On appeal, defendants argued that Ballot Measure 2 foreclosed plaintiffs' equal protection claims. The Court rejected that argument, on the basis that Measure 2 "does not explicitly or implicitly prohibit public employers from offering to their employees' same-sex domestic partners all benefits that they offer to their employees' spouses. It does not address the topic of employment benefits at all", nor was there "any legislative history implying that, despite its clear words, the Marriage Amendment should be interpreted to deny employment benefits to public employees with same-sex domestic partners". As such, that "the Marriage Amendment effectively prevents same-sex couples from marrying does not automatically permit the government to treat them differently in other ways."

The Court noted that it previously held that the state's equal protection clause "protects Alaskans' right to non-discriminatory treatment more robustly than does the federal equal protection clause". It agreed "with the plaintiffs that the proper comparison is between same-sex couples and opposite-sex couples, whether or not they are married." It then held that "the benefits programs are facially discriminatory". While it noted a "sliding-scale analysis for equal protection challenges in Alaska", it declined to rule on whether a higher standard of review was needed for sexual orientation classifications, as "the benefits programs cannot survive minimum scrutiny"

It first held that the employment benefits are "undeniably economic", and as such they receive "minimum scrutiny" if a suspect classification is not involved. The defendants argued that "they have three legitimate interests — cost control, administrative efficiency, and promotion of marriage — in limiting employment benefits to spouses and dependent children" But the Court did not "see how an absolute exclusion of same-sex domestic partners from being eligible for benefits is substantially related to this interest. Many same-sex couples are no doubt just as "truly close[ly] relat[ed]" and "closely connected" as any married couple... Although limiting benefits to "spouses," and thereby excluding all same-sex domestic partners, does technically reduce costs, such a restriction fails to advance the expressed governmental goal of limiting benefits to those in "truly close relationships" with and "closely connected" to the employee."

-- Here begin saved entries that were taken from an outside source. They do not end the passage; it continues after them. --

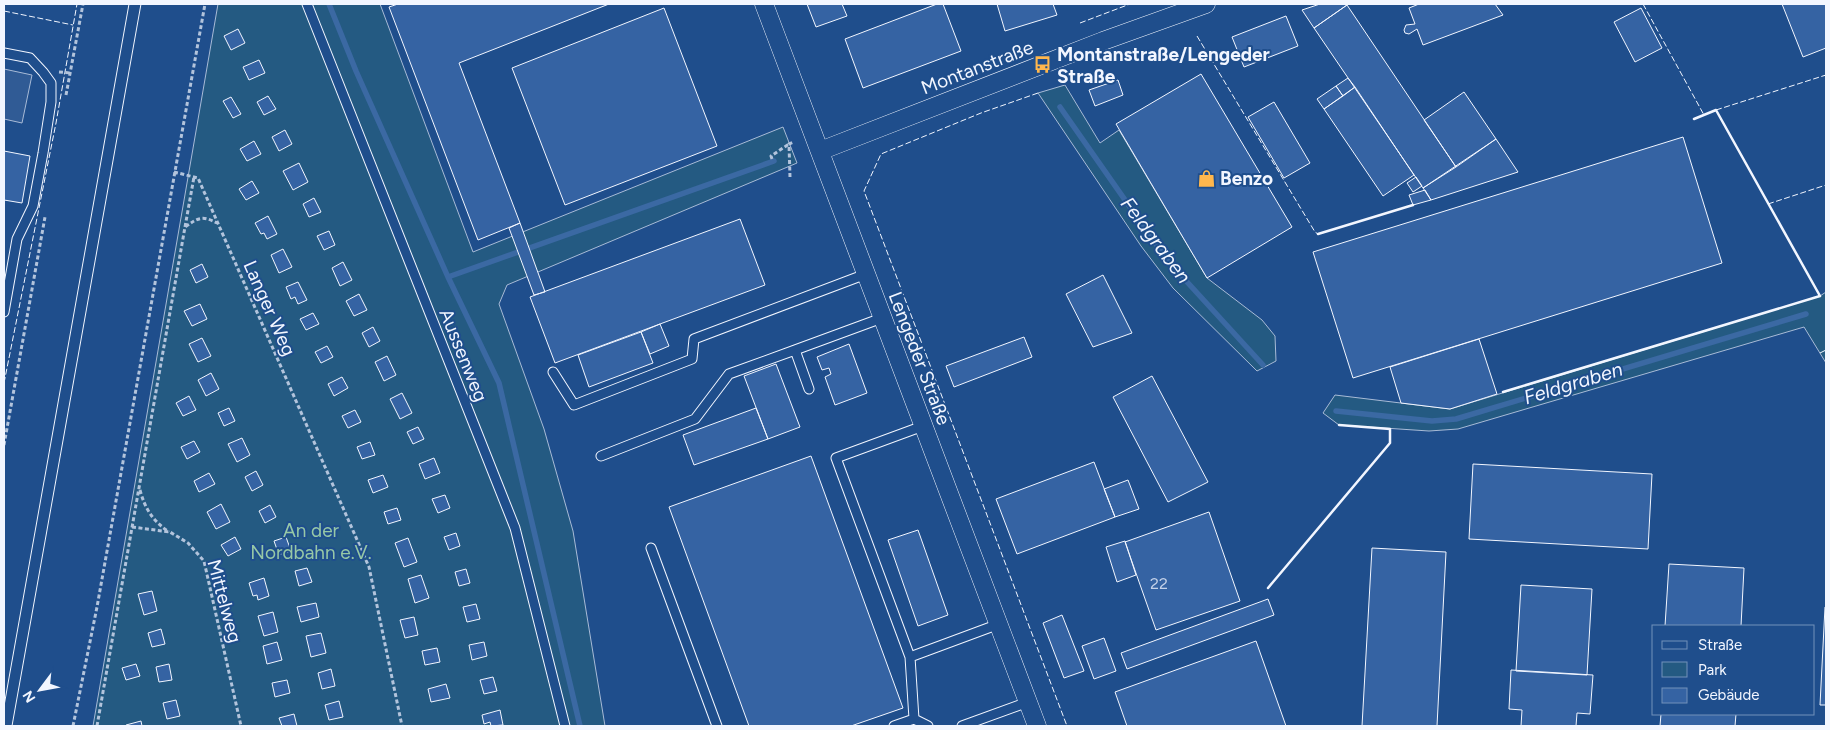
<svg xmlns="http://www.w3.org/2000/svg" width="1830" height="730" font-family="Figtree,sans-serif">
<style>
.green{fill:#245a82;stroke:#a8bbd7}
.parking{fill:#305b95;stroke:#a8bbd7}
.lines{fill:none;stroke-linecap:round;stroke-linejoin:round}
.stream{stroke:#3b69a3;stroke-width:5.5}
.building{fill:#3563a3;stroke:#f2f6ff}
.service-casing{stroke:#f2f6ff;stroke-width:11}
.minor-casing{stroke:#f2f6ff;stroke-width:19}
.path{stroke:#b3c4dc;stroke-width:3;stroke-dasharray:4 2.5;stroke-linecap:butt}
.service{stroke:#1f4e8c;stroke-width:9}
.minor{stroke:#1f4e8c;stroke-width:18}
.tram{stroke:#f2f6ff;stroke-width:1}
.fence{stroke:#f2f6ff;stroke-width:1;stroke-dasharray:6 2.5;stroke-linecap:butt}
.wall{stroke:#f2f6ff;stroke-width:2.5}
.labels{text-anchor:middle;stroke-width:4;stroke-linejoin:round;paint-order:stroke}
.number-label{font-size:16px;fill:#c3d1e8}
.poi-label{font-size:19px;font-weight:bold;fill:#f2f6ff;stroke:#1f4e8c;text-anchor:start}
.street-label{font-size:19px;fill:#f2f6ff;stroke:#1f4e8c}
.park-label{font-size:19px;fill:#97c8a6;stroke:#1f4e8c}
.water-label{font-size:20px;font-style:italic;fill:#f2f6ff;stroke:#1f4e8c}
</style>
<rect width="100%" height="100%" fill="#1f4e8c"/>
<path class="green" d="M 218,4 L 380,4 L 473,252 L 783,127 L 797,163 L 507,285 L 499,304 L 544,429 L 573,531 L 605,726 L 93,726 Z
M 1065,85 L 1100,143 L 1119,130 L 1207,278 L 1262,320 L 1275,336 L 1276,361 L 1257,371 L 1173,288 L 1141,246 L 1038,93 Z
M 1826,292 L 1826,363 L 1804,327 L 1458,429 L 1429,431 L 1339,425 L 1323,413 L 1335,395 L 1450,409 L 1820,296 Z"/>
<path class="parking" d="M 4,69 L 32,75 L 22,123 L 4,119 Z"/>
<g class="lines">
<path class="stream" d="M 329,4 L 356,71 L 448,277 L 499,383 L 580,726
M 1060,107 L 1167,260 L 1263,365
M 448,277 L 774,161
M 1336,411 L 1432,421 L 1456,419 L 1806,314"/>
</g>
<path class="building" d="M 398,4 L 609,4 L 459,63 L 520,223 L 478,240 L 389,7 Z
M 807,4 L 842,4 L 847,16 L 816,27 Z
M 937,4 L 943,4 L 961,51 L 863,88 L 845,39 Z
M 997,4 L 1053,4 L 1057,15 L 1005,31 Z
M 1320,4 L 1346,4 L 1347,5 L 1314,28 L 1302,10 Z
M 1419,4 L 1495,4 L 1503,15 L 1423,45 L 1417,29 L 1409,34 L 1405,33 L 1404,30 L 1406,25 L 1415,24 L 1409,8 Z
M 1782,4 L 1826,4 L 1826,48 L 1803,57 Z
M 1347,5 L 1456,167 L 1423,188 L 1314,28 Z
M 664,8 L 717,146 L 565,205 L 512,68 Z
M 1641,8 L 1662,48 L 1635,62 L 1614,22 Z
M 1286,16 L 1298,46 L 1244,67 L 1232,37 Z
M 238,29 L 245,43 L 231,50 L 224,36 Z
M 259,60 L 265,73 L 249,80 L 243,67 Z
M 1201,74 L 1292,227 L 1207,278 L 1116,124 Z
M 1348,78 L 1355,87 L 1343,96 L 1336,86 Z
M 1118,80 L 1123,95 L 1095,106 L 1089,90 Z
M 1336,86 L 1343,96 L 1324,109 L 1317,99 Z
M 1355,87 L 1414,175 L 1383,196 L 1324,109 Z
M 1464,92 L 1496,139 L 1456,167 L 1424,120 Z
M 268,96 L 276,109 L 264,115 L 257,102 Z
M 231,97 L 241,114 L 233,118 L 223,101 Z
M 1274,102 L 1310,163 L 1284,178 L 1248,117 Z
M 285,130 L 292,144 L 279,151 L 272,137 Z
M 1683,137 L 1722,263 L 1353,378 L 1313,252 Z
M 1496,139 L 1518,172 L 1431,200 L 1423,188 Z
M 254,141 L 261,154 L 247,161 L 240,149 Z
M 4,151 L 30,156 L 22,203 L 4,200 Z
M 299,163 L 308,182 L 293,190 L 283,171 Z
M 1416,177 L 1422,186 L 1413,192 L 1407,183 Z
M 252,181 L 259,193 L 246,200 L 239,189 Z
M 1425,190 L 1431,200 L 1413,205 L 1409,195 Z
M 314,198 L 321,212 L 309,217 L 303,204 Z
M 268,216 L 277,234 L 267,239 L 264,233 L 261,234 L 255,223 Z
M 740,219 L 765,285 L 555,363 L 530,297 Z
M 520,223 L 545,292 L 534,295 L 509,228 Z
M 329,231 L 335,245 L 324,250 L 317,236 Z
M 283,249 L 292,267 L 279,273 L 271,255 Z
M 343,262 L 352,280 L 340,286 L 332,268 Z
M 202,264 L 208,277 L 196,283 L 190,270 Z
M 1103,275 L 1132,333 L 1093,347 L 1066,294 Z
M 298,282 L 307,300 L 298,304 L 295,297 L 291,299 L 286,287 Z
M 359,294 L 367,310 L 354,316 L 346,301 Z
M 200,304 L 207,319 L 192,326 L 184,311 Z
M 313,313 L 319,324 L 306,330 L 300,319 Z
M 660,324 L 669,346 L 650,354 L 641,332 Z
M 373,327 L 380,341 L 369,347 L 362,333 Z
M 641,332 L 653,363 L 589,387 L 578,355 Z
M 1024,337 L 1032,357 L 954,387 L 946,366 Z
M 202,338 L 211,356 L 198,362 L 189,344 Z
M 1479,339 L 1497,394 L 1450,409 L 1401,403 L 1390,367 Z
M 849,344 L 867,393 L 835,405 L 825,377 L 831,374 L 829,368 L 822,370 L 817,357 Z
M 327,346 L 333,357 L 321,363 L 315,352 Z
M 387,356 L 396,375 L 384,381 L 375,362 Z
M 776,364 L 800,427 L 768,439 L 744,376 Z
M 211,373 L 219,389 L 206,396 L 198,380 Z
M 1152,376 L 1208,482 L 1168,502 L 1113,397 Z
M 342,377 L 348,388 L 334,396 L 328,384 Z
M 402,393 L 412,413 L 400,419 L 390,399 Z
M 189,396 L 196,410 L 183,416 L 176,403 Z
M 229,408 L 235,421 L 224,426 L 218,413 Z
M 756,408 L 768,439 L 694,465 L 683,435 Z
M 355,410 L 361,422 L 348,428 L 342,416 Z
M 418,427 L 424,439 L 413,444 L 407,432 Z
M 242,438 L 250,455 L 237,462 L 228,444 Z
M 194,441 L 200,452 L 187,459 L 181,447 Z
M 370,442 L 375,455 L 362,459 L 357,447 Z
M 811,456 L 903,708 L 851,726 L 749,726 L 669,507 Z
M 434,458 L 440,473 L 425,479 L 419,464 Z
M 1094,462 L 1115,517 L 1017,554 L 996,499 Z
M 1473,464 L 1652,474 L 1648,549 L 1469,539 Z
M 256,471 L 263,485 L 252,491 L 245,477 Z
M 209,473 L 215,484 L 199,492 L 194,481 Z
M 383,475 L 388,487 L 373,493 L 368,480 Z
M 1128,480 L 1139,509 L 1115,517 L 1104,489 Z
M 445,495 L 450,508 L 438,513 L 432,499 Z
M 221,504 L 230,522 L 216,529 L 207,512 Z
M 270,505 L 276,517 L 265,523 L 259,511 Z
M 397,508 L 401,520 L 388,524 L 384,512 Z
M 1209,512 L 1240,601 L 1156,630 L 1125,542 Z
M 918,530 L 948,615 L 918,626 L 888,540 Z
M 456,533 L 460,546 L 449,550 L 444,537 Z
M 235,537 L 241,549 L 228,556 L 221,545 Z
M 286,537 L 291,551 L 279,555 L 274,541 Z
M 408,538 L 417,562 L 404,567 L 395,543 Z
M 1125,541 L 1136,575 L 1117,582 L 1106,547 Z
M 1372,548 L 1446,552 L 1437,726 L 1362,726 Z
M 1669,564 L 1744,568 L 1741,626 L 1665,626 Z
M 307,568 L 312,582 L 299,586 L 295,571 Z
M 466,569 L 470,583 L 459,586 L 455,572 Z
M 421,575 L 429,598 L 415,603 L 408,579 Z
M 264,578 L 269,596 L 258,600 L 257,595 L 253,596 L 249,583 Z
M 1521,585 L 1592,589 L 1587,675 L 1516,671 Z
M 152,591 L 157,611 L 144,615 L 138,594 Z
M 1268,599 L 1274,615 L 1127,669 L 1121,653 Z
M 316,603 L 319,617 L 301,622 L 297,607 Z
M 476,604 L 480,619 L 467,622 L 463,607 Z
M 1825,607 L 1826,607 L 1826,705 L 1820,705 Z
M 273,612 L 278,632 L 264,636 L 258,616 Z
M 1062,615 L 1084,671 L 1064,678 L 1043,623 Z
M 414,617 L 418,635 L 405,638 L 400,620 Z
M 161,629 L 165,644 L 152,647 L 148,633 Z
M 321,633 L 326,653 L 311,657 L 306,636 Z
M 1104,638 L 1116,671 L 1094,679 L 1082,646 Z
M 1256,641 L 1286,726 L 1127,726 L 1115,692 Z
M 277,642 L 282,660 L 267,664 L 263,646 Z
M 484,642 L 487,656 L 472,660 L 469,645 Z
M 437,648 L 440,662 L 425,665 L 422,651 Z
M 136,664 L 140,676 L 126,680 L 122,668 Z
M 169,664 L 172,680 L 159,682 L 156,667 Z
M 331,669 L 335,686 L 322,689 L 318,673 Z
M 1511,670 L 1593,675 L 1590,714 L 1577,713 L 1576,726 L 1521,726 L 1522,710 L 1509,709 Z
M 493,677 L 497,691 L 484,694 L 480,680 Z
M 287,680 L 290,693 L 275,697 L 272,683 Z
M 446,684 L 450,698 L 431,702 L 428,689 Z
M 176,700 L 180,716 L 167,719 L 163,703 Z
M 339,701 L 343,717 L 329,720 L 325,705 Z
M 500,710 L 503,725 L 491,726 L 490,722 L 484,724 L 482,715 Z
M 294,714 L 297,726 L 282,726 L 279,718 Z
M 1661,714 L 1736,714 L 1735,726 L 1660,726 Z
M 141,721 L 142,726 L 126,726 L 126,725 Z"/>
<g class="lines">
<defs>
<path id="service" d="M 307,4 L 515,528 L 565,726
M 4,53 L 30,58 L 43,72 L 51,83 L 51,102 L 43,153 L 33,206 L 17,239 L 4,312
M 553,372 L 574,405 L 692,359 L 694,339 L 866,274
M 809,389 L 795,350 L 882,318
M 601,456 L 695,419 L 729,374 L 795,350
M 651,548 L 717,726
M 910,657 L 999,624
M 914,719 L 928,726
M 894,726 L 914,719 L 910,657 L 836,458 L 923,426
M 962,726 L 1028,702"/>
<path id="minor" d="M 764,4 L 1037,726
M 820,151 L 1103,41 L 1206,4"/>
</defs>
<use href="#service" class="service-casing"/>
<use href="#minor" class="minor-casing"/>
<path class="path" d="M 59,72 L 71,73
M 66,95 L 83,4
M 772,159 L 771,156 L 789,144
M 174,172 L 198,178 L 369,567 L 402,726
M 790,177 L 789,144 L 794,142
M 185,227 L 194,177
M 4,445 L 45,217
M 140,490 C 145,509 153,521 169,532
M 132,527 L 170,532 L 188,543 L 204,561 L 241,726
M 73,726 L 97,607 L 205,4
M 97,726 L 185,227 C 198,218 202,215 217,223"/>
<use href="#service" class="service"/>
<use href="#minor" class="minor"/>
<path class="tram" d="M 4,706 L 129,4
M 12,726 L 141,4"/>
<path class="fence" d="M 1643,4 L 1704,115
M 4,11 L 73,25
M 1080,23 L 1130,4
M 1197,36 L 1315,232 L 1318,234
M 1038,93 L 981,113 L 881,154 L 864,191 L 1067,726
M 1716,110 L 1826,75
M 1768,204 L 1826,185
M 1820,353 L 1826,350
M 4,383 L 56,123 L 77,4"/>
<path class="wall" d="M 1318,234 L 1413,205
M 1503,392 L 1820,296 L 1716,110 L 1694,119
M 1268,588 L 1390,443 L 1390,429 L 1339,425"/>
</g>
<defs>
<symbol id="bus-bare" viewBox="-9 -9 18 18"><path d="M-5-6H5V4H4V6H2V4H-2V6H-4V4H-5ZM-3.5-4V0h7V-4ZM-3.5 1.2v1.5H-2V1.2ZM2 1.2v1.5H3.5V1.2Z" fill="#ffb74d" stroke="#1f4e8c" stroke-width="2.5" paint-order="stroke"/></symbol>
<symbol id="shop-bare" viewBox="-9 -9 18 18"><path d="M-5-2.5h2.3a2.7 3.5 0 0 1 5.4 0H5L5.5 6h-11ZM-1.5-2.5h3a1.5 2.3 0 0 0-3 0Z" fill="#ffb74d" stroke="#1f4e8c" stroke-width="2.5" paint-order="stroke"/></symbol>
</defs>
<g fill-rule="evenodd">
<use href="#bus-bare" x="1030" y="52" width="25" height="25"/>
<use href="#shop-bare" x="1194" y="166" width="25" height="25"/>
</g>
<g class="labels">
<g class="number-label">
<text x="1159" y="589">22</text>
</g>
<g class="poi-label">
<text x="1057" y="61">Montanstraße/Lengeder<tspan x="1057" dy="22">Straße</tspan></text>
<text x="1220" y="185">Benzo</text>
</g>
<g class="street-label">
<text transform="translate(977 67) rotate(-21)" y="7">Montanstraße</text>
<text transform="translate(270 308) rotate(66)" y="7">Langer Weg</text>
<text transform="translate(464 355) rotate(68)" y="7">Aussenweg</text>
<text transform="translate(920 358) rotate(69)" y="7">Lengeder Straße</text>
<text transform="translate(225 601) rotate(75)" y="7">Mittelweg</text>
</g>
<g class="park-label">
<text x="311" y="537">An der<tspan x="311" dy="22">Nordbahn e.V.</tspan></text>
</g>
<g class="water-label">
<text transform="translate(1156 240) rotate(53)" y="7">Feldgraben</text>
<text transform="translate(1573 383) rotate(-17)" y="7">Feldgraben</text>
</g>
</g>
<rect width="1830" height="730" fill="none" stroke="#f2f6ff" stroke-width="10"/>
<rect x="1652" y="625" width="162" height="90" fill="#1f4e8c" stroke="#7391ba"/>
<rect x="1662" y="641" width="25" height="8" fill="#1f4e8c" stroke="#7391ba"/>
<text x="1698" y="650" font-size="15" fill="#f2f6ff">Straße</text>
<rect x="1662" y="662" width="25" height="15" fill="#245a82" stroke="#7391ba"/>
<text x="1698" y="675" font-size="15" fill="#f2f6ff">Park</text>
<rect x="1662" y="688" width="25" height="15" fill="#3563a3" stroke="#7391ba"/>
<text x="1698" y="700" font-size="15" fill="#f2f6ff">Gebäude</text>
<g transform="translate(40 690) rotate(238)" stroke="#1f4e8c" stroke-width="4" paint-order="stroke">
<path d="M0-4L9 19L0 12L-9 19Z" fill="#f2f6ff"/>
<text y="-8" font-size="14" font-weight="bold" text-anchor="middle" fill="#f2f6ff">N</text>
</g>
</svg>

On administrative efficiency, the Court held that the "availability of these benefits elsewhere [in Alaska] persuades us that administrative difficulties are not an insurmountable barrier to providing benefits if our constitution requires that they be provided." Tbus, they concluded that "the absolute exclusion of same-sex couples is not substantially related to the goal of maximizing administrative efficiency".

On the asserted interest in promoting marriage, the Court rejected plaintiffs' contention that "the state is not truly interested in promoting marriage, because, if it were, it would not have prevented gays and lesbians from entering into married relationships", and noted that "just because the legislature did not want to promote same-sex marriage does not mean it did not have a sincere interest in promoting "traditional" marriage", and held that promoting marriage is at least a legitimate government interest. They then held that "restricting eligibility to persons in a status that same-sex domestic partners can never achieve — cannot be said to be related to that interest", noting that "[t]here is no indication here that denying benefits to public employees with same-sex domestic partners has any bearing on who marries. There is no indication here that granting or denying benefits to public employees with same-sex domestic partners causes employees with opposite-sex domestic partners to alter their decisions about whether to marry. There is no indication here that any of the plaintiffs, having been denied these benefits, will now seek opposite-sex partners with an intention of marrying them. And if such changes resulted in sham or unstable marriages entered only to obtain or confer these benefits, they would not seem to advance any valid reasons for promoting marriage."

The Court thus held that the denial of benefits violate equal protection.

The case was remanded to the superior court for a remedy.